The Rep Nobody Has A Chance With
This poor woman is hired to take the lads from A to B, usually in the form of a beer tour or pub crawl. She strikes a perfect balance between fun ‘n’ flirty and ruthless timekeeping. Naturally, an unsaid game of ‘talk to the rep’ evolves amongst the gang and people you thought were your friend take the piss out of you in a desperate bid to elevate their status. Once everyone is safely inside the club - she heads home (alone) and drops her charade of being mates with any of you.
The Flash Git
This guy wears sunglasses indoors and has various shit tattoos. He’ll be significantly more flash and belligerent than everyone else, and has a photo of his Audi on his phone’s lock screen. His inherited wealth has granted him a confidence that makes him unafraid to challenge the group’s alphas and go his own way - even if nobody follows him as his ideas are rubbish.
The Class Clown
This chap’s social currency is gags. He cracks jokes, dishes out nicknames and even sets people on fire - all somehow in the name of “banter”. Nobody else seems to laugh, but that doesn’t stop him - he’s his own favourite audience. The wider group tolerates him but they certainly don’t respect him. If anything, he’s quite annoying. Tragic stuff.
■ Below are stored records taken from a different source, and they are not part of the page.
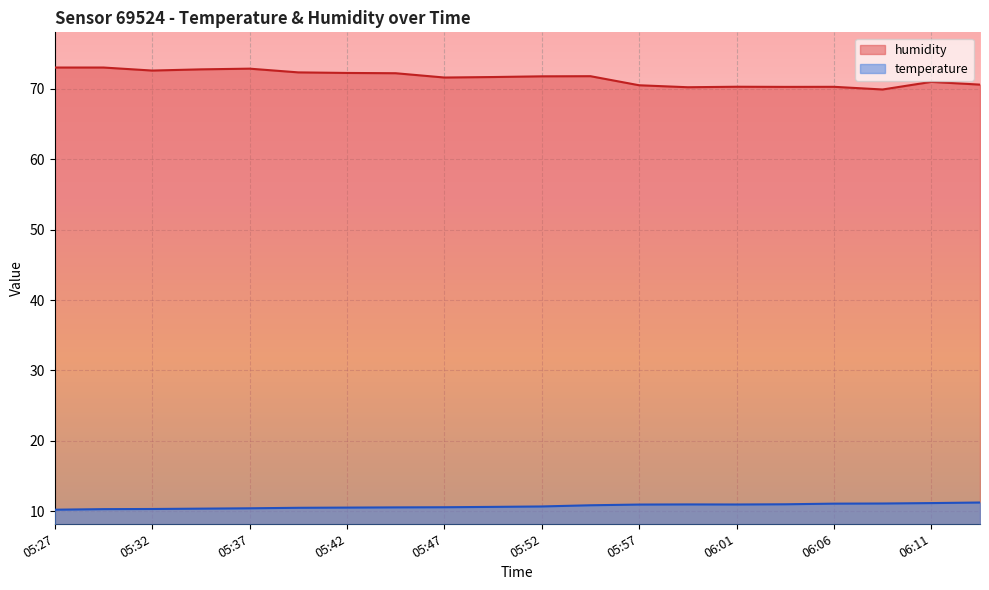

What is the maximum value shown in the chart?

73.0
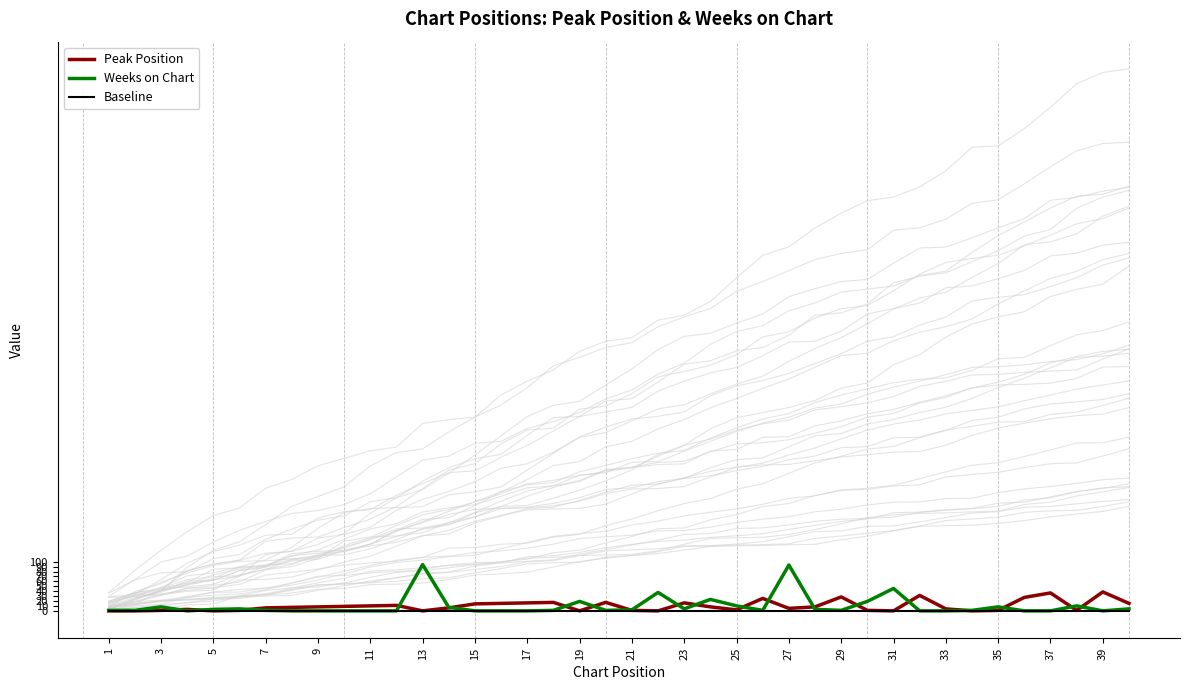

Which series has the widest spread of values?

Weeks on Chart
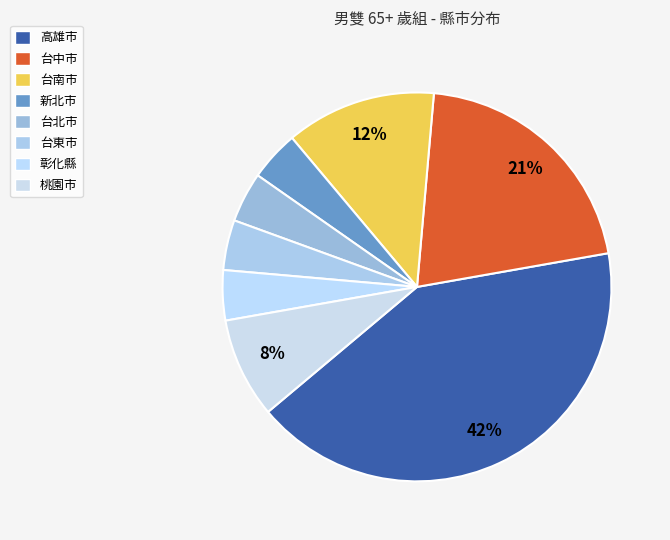

Count the number of slices in the pie.

8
The ‘Legendary Shagger’ (his term)
This pathetic individual will consistently reminisce about his latest “female conquests” - shoehorning them into most conversations. His reviews of any bars, clubs or restaurants are solely determined by the quality and quantity of girls. He even announces the number of women he’s shagged (600 apparently) to impress randomers (see video). A deeply embarrassing bloke.
The Bride’s Father
Since this guy hasn’t been out on the town for two decades, he’s running on pure adrenaline and lager. He struggles to keep up, but he’s grinning like a kid on Christmas morning. It’s a rare break from his mundane desk job - and he’s making it count. With age comes better resources: he’s booking unnecessary Ubers, ordering posh drinks nobody wants, and staying alone in a hotel he paid for because “I need my own bathroom lads.”
The Absolute Liability
This guy arrives at the airport with an anxious energy. There’s still some gear in his system from the night before, he’s on full tilt. Expect him to prang out mid-flight, mid-paintballing, and mid-lap dance. He’ll lose his passport in the club on the first night, and he’ll take 15 months to pay his Splitwise tab.
The Airbnb Host Who Kills the Vibe by Giving a Needlessly Long Tour of the Apartment
When you arrive at the accommodation, it is imperative that you stay clear of this man. His monologue on lockboxes, aircon units and noise level limitations will sap your lifeforce. Wait nearby until he’s left the building. Only one person needs to listen and nod along - don’t let it be you.